→ **Supplied data**:
● ● ●

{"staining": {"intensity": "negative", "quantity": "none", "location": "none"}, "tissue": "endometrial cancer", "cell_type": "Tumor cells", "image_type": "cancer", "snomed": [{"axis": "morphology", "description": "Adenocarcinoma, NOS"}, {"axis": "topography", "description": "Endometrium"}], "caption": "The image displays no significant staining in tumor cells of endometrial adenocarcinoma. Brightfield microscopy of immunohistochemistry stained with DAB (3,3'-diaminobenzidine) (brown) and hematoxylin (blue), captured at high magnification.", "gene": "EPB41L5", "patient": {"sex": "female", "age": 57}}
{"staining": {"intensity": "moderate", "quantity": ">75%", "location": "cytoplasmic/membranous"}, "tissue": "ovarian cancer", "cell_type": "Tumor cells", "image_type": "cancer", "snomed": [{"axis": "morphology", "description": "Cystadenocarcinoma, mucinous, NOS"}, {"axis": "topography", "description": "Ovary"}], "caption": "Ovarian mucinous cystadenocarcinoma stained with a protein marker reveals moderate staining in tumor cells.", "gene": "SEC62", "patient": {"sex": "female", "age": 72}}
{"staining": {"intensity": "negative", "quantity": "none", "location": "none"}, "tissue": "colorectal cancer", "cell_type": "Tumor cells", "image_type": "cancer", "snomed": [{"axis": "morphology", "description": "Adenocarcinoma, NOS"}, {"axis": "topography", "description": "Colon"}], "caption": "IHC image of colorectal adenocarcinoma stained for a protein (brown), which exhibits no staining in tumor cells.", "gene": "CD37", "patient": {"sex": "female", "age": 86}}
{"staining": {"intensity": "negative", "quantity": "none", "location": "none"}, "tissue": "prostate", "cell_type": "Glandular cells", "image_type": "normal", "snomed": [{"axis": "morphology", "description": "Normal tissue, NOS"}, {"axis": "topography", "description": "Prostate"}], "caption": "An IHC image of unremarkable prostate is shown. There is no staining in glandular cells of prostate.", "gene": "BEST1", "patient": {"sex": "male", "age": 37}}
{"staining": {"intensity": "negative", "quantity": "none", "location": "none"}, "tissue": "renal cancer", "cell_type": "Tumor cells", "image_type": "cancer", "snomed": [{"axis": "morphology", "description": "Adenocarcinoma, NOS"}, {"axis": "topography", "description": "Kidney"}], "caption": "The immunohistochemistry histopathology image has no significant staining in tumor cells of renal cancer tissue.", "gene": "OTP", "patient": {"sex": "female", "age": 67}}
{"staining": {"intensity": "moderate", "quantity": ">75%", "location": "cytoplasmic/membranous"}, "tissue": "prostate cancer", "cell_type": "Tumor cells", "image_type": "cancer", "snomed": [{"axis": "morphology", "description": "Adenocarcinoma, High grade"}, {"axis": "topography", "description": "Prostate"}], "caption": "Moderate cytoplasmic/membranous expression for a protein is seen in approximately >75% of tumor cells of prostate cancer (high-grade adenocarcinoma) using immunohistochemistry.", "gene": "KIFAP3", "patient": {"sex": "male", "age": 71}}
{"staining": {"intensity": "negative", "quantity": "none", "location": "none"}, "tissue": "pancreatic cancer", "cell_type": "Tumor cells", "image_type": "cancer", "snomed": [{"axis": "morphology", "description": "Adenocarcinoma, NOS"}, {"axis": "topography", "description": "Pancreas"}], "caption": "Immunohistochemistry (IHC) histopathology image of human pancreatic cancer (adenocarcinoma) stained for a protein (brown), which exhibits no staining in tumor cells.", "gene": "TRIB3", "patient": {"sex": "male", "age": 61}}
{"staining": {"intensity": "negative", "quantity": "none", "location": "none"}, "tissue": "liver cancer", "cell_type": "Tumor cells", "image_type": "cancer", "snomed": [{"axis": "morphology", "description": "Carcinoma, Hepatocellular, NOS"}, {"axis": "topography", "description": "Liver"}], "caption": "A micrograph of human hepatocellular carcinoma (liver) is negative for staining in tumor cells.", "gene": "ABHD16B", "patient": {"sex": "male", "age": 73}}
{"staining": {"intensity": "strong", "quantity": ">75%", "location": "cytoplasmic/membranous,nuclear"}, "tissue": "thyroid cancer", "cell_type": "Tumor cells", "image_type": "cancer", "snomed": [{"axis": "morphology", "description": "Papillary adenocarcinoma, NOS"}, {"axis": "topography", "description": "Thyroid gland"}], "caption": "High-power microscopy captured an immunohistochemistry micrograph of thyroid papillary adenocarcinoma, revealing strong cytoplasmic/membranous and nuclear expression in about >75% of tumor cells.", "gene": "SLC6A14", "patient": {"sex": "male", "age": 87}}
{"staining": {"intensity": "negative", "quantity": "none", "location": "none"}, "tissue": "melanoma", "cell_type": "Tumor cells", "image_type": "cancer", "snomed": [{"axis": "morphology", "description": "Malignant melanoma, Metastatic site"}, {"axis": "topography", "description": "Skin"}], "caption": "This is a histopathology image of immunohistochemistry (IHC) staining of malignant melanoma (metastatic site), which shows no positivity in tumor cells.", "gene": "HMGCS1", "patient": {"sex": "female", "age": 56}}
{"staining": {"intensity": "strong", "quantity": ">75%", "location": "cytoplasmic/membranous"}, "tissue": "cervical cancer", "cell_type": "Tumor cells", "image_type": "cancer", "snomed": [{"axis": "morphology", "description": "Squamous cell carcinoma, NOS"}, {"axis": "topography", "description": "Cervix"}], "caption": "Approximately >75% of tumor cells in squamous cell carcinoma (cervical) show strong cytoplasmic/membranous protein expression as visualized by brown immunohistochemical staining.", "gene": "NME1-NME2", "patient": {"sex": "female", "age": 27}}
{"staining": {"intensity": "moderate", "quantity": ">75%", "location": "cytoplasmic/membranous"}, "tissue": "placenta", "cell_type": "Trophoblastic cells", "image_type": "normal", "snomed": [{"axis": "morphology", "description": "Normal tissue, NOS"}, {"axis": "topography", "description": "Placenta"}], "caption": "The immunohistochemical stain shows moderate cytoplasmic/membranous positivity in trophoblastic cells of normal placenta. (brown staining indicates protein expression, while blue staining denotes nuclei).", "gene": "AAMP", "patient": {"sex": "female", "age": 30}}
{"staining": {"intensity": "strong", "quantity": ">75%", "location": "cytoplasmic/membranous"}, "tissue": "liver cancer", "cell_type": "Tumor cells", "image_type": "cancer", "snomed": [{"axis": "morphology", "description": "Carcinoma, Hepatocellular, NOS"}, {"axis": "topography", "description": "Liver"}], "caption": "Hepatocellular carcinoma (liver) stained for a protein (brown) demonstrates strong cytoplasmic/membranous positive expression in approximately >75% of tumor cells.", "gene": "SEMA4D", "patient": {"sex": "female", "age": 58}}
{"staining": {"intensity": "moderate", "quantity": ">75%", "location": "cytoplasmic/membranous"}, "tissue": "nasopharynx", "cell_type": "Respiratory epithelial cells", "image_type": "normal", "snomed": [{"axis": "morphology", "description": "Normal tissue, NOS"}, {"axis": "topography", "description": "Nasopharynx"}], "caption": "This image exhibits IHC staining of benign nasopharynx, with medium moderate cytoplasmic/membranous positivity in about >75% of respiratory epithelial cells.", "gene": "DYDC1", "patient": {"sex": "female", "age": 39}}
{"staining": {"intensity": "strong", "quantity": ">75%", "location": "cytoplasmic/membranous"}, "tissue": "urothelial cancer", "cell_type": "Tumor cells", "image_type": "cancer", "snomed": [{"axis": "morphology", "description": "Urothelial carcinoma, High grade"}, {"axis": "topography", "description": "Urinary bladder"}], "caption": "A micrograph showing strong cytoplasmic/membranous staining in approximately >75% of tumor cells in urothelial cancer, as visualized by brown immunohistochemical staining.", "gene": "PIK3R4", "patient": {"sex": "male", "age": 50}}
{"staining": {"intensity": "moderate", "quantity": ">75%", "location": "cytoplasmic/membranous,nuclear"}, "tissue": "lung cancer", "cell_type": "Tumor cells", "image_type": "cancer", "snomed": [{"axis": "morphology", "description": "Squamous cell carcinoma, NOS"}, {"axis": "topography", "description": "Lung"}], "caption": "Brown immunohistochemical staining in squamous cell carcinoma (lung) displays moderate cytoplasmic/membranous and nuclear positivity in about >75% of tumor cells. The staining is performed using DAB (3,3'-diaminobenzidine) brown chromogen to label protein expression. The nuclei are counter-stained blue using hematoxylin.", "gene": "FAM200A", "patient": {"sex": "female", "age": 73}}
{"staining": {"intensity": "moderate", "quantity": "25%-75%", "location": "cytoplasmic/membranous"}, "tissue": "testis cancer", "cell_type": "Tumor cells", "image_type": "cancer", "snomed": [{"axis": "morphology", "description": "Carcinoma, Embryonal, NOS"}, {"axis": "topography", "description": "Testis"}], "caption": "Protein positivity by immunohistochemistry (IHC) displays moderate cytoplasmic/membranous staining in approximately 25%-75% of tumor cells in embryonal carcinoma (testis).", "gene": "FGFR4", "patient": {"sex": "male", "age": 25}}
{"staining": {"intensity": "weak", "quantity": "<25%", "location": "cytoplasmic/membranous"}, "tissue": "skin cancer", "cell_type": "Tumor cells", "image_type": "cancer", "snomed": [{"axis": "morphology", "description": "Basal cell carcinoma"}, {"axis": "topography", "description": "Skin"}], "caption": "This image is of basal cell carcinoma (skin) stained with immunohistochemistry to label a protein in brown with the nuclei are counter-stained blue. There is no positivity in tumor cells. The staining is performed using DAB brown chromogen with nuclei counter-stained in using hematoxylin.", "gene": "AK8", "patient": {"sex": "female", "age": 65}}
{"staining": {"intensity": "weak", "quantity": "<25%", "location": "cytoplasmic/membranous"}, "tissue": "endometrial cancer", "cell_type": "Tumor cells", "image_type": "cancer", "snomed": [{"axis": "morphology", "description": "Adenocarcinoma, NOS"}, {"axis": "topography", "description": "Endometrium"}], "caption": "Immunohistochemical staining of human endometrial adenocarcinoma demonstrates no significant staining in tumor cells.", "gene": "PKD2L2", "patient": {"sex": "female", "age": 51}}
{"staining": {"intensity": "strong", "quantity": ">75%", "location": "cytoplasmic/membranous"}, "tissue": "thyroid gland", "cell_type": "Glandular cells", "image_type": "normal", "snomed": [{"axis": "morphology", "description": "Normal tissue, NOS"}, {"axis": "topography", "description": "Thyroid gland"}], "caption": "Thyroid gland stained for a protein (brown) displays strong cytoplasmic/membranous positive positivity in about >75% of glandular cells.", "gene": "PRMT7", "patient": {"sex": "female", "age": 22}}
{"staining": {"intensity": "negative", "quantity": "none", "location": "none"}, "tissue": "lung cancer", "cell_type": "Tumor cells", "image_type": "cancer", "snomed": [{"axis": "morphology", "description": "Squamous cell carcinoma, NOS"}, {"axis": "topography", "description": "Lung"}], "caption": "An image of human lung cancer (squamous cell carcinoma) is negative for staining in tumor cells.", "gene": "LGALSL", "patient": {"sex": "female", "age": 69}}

● ● ●

→ **Work required**: Among the entries above, find the line with "is a histopathology" and the line with "cells in squamous"; give again exactly these two lines and all lines between them.

→ **Answer for this exercise**:
{"staining": {"intensity": "negative", "quantity": "none", "location": "none"}, "tissue": "melanoma", "cell_type": "Tumor cells", "image_type": "cancer", "snomed": [{"axis": "morphology", "description": "Malignant melanoma, Metastatic site"}, {"axis": "topography", "description": "Skin"}], "caption": "This is a histopathology image of immunohistochemistry (IHC) staining of malignant melanoma (metastatic site), which shows no positivity in tumor cells.", "gene": "HMGCS1", "patient": {"sex": "female", "age": 56}}
{"staining": {"intensity": "strong", "quantity": ">75%", "location": "cytoplasmic/membranous"}, "tissue": "cervical cancer", "cell_type": "Tumor cells", "image_type": "cancer", "snomed": [{"axis": "morphology", "description": "Squamous cell carcinoma, NOS"}, {"axis": "topography", "description": "Cervix"}], "caption": "Approximately >75% of tumor cells in squamous cell carcinoma (cervical) show strong cytoplasmic/membranous protein expression as visualized by brown immunohistochemical staining.", "gene": "NME1-NME2", "patient": {"sex": "female", "age": 27}}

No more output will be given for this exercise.